Saturday, June 27, 2009

Here's your sign!

I am one to take signs very seriously. I am not talking about traffic signs or advertisements of sorts....although the former I at least pay attention to!ha No, I am referring to signs sent to me by a higher form. Signs that come in the form of a song, a random comment, or a coincidental happening. Lately there have been pretty blatant signs that have happened to me.

A random and not as important one would be when I was on the Kids side of Gap and I hear, for the first time playing over there, the theme song to the O.C. That obviously goes with Cali..but I kinda find it pointless to read much of anything into that because it's something that would never actually develop. But nevertheless it still caught me off guard!

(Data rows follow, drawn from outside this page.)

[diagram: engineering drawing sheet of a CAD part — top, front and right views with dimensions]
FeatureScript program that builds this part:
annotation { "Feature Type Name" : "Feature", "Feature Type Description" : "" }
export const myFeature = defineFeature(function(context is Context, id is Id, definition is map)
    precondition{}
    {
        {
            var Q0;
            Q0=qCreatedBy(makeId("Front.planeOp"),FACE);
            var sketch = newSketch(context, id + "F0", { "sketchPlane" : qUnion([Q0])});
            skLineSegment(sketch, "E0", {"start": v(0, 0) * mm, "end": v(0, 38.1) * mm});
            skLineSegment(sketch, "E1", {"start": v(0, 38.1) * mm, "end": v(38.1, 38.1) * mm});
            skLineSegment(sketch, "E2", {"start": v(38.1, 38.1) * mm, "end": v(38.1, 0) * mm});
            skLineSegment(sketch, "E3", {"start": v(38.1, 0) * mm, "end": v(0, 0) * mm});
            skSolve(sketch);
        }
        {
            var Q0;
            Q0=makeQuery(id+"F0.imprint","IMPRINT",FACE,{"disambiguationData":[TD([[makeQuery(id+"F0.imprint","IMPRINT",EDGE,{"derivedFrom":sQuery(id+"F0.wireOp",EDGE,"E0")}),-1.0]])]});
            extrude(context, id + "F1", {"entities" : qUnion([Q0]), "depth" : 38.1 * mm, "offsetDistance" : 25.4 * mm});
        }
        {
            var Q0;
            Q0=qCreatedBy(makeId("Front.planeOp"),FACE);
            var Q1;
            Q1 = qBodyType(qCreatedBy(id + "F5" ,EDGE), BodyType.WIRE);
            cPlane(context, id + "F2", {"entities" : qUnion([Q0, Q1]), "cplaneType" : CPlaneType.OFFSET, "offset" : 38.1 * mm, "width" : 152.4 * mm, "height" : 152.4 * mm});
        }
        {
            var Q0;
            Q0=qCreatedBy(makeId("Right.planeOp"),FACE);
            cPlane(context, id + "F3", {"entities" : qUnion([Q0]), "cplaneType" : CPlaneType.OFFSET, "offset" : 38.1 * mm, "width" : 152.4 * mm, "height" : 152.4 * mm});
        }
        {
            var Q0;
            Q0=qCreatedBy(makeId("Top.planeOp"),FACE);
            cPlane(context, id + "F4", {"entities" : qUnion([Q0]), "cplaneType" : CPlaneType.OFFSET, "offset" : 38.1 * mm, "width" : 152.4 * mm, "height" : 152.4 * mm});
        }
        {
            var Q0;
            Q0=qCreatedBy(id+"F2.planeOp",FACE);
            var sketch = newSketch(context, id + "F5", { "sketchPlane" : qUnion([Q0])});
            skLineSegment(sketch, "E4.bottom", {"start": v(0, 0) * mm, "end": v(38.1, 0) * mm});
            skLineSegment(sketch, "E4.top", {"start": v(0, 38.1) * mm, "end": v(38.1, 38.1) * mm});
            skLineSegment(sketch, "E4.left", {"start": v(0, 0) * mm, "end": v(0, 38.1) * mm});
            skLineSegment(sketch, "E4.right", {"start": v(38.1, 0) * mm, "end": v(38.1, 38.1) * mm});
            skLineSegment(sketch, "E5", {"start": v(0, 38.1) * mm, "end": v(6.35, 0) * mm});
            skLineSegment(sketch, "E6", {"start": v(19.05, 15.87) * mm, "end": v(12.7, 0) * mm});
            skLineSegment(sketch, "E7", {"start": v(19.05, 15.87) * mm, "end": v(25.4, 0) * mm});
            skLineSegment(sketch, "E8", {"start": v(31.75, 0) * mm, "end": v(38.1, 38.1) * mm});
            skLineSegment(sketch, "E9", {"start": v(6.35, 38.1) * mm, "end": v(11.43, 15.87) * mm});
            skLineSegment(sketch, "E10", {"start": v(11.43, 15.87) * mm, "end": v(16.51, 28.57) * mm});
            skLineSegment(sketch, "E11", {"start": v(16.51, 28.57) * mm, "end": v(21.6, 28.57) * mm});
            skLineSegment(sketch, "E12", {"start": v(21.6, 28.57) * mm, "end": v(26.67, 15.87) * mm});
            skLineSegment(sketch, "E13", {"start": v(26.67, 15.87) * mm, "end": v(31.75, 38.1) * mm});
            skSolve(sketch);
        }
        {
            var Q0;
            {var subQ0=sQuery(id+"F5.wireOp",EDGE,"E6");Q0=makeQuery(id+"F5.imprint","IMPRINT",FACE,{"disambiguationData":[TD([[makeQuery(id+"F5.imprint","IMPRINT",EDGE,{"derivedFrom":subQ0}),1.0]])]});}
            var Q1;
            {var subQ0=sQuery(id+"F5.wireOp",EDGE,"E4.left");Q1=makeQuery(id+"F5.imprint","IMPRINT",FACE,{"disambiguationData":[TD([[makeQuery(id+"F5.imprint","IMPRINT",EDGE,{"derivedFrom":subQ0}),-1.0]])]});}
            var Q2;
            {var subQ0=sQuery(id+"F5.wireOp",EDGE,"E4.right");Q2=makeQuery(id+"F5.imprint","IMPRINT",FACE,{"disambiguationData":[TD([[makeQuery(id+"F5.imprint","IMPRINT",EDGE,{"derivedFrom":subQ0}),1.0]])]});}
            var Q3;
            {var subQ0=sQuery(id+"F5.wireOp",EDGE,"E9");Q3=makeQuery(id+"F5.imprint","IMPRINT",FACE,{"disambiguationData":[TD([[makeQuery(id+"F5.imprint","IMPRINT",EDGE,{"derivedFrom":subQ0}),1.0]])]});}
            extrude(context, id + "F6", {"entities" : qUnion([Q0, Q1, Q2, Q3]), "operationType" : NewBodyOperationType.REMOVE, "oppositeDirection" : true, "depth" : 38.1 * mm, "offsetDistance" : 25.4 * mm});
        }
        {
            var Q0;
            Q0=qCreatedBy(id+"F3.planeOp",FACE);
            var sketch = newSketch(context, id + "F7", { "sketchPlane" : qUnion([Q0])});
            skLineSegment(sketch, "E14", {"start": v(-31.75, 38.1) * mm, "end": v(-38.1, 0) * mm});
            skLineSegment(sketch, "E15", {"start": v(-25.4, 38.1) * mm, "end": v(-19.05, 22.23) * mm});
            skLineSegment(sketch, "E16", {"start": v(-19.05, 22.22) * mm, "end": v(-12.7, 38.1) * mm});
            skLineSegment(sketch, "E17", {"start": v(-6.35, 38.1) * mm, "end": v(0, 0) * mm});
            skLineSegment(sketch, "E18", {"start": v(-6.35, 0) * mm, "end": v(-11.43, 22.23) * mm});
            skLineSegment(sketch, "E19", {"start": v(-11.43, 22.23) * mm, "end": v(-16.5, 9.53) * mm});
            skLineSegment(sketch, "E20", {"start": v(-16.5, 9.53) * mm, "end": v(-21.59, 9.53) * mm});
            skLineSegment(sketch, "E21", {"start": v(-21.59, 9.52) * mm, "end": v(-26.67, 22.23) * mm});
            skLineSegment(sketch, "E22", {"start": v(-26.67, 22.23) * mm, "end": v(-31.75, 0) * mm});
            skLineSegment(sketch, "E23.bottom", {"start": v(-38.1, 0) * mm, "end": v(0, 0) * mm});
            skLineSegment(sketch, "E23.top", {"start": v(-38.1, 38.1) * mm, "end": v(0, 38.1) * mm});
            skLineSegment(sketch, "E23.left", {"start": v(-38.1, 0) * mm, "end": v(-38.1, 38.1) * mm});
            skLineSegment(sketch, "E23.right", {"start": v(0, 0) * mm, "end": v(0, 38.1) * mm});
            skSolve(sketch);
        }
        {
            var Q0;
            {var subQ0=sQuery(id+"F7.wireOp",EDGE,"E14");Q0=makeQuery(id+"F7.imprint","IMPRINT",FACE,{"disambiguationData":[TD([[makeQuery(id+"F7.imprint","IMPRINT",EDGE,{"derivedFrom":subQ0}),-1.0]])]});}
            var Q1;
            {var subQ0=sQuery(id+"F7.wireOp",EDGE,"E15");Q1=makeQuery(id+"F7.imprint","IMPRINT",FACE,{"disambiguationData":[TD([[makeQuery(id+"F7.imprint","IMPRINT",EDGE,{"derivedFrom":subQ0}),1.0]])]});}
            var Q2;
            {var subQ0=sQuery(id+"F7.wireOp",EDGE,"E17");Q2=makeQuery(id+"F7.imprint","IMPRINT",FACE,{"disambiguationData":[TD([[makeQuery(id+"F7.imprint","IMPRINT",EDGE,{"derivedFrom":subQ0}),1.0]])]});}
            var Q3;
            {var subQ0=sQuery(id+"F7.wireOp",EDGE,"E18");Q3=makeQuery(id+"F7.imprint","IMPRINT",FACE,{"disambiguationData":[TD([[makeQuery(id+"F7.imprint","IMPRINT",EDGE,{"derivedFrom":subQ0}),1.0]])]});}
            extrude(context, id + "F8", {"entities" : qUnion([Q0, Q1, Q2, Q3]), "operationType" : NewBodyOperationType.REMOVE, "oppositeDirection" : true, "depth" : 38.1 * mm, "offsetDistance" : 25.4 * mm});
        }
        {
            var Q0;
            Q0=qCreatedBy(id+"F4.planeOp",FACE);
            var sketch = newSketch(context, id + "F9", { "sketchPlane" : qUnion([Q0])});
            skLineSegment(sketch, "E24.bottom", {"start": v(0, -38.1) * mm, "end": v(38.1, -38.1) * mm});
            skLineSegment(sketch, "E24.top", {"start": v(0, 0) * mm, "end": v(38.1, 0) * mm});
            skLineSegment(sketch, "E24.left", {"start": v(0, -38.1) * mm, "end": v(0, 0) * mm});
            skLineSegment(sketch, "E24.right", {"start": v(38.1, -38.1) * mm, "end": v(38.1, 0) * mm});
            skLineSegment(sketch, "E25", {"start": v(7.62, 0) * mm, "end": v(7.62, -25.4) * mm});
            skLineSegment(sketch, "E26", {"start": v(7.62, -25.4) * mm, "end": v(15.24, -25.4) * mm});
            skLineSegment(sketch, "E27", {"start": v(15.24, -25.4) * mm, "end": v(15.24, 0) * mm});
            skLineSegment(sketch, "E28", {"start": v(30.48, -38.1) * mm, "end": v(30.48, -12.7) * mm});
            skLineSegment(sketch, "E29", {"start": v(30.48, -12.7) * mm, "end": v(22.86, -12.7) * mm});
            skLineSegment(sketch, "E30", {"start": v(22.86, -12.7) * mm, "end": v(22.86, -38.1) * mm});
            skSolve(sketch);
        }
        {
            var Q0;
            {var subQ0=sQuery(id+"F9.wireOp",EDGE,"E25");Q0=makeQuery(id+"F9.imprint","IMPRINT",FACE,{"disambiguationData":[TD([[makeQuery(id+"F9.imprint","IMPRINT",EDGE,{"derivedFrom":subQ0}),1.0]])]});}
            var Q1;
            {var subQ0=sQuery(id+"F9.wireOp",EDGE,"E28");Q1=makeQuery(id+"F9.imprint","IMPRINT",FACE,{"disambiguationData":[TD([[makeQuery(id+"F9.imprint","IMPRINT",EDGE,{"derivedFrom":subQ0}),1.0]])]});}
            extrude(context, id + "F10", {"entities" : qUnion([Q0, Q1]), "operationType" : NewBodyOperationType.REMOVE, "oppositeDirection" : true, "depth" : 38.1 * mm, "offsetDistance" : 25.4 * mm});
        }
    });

The most shocking and most obvious sign that I have gotten lately goes towards music man. I was on my way to work the other day and I decided to get coffee causing me to go a completely different way to work than I normally do. After I get my coffee, I get stuck behind a truck for a bit. When I look at the truck's license plate I notice it reads 'Fraggle'. Now to everyone else that means nothing but to me it means everything! I found that to be the most random thing to put on a license plate but the most obvious sign for me! My mouth literally fell open! Then, low and behold, early the next morning I finally get to talk with music man. This had been after I thought he was ignoring me and giving me his form of payback. Needless to say it made me incredibly happy to get to talk to him! Now I just still have to find a way to get across how I want to keep talking to him and let him know I am genuine. I am not here to hurt him anymore and there is no need for him to be cautious with me anymore. I want him to let down his guard and let me in again. I don't want to have to worry that after one conversation with him is over that I may not get a chance to have another..or wonder when I will get to have a chance to talk to him again. It does not help that I work at Gap and almost every song that plays there reminds me of him!! I just wish I can finally pull something off to make him realize everything or even figure out a way to get him to read this blog again! Then he would be able to see into my heart and know what I am feeling now. I can only do as much as I can, the rest will be up to him.

Finally, I now understand that the "little" asspect! is nothing but a bad habit that needs to be broken..but is so hard to break. Could it almost be forming into a parasite?! That is most unfortunate! I guess I need to be completely debugged..call for the exterminator!!haha I cannot wait for things to finally set themselves out and for my life to not be confusing, but clear and full of happiness! I hope I am already set on the right path!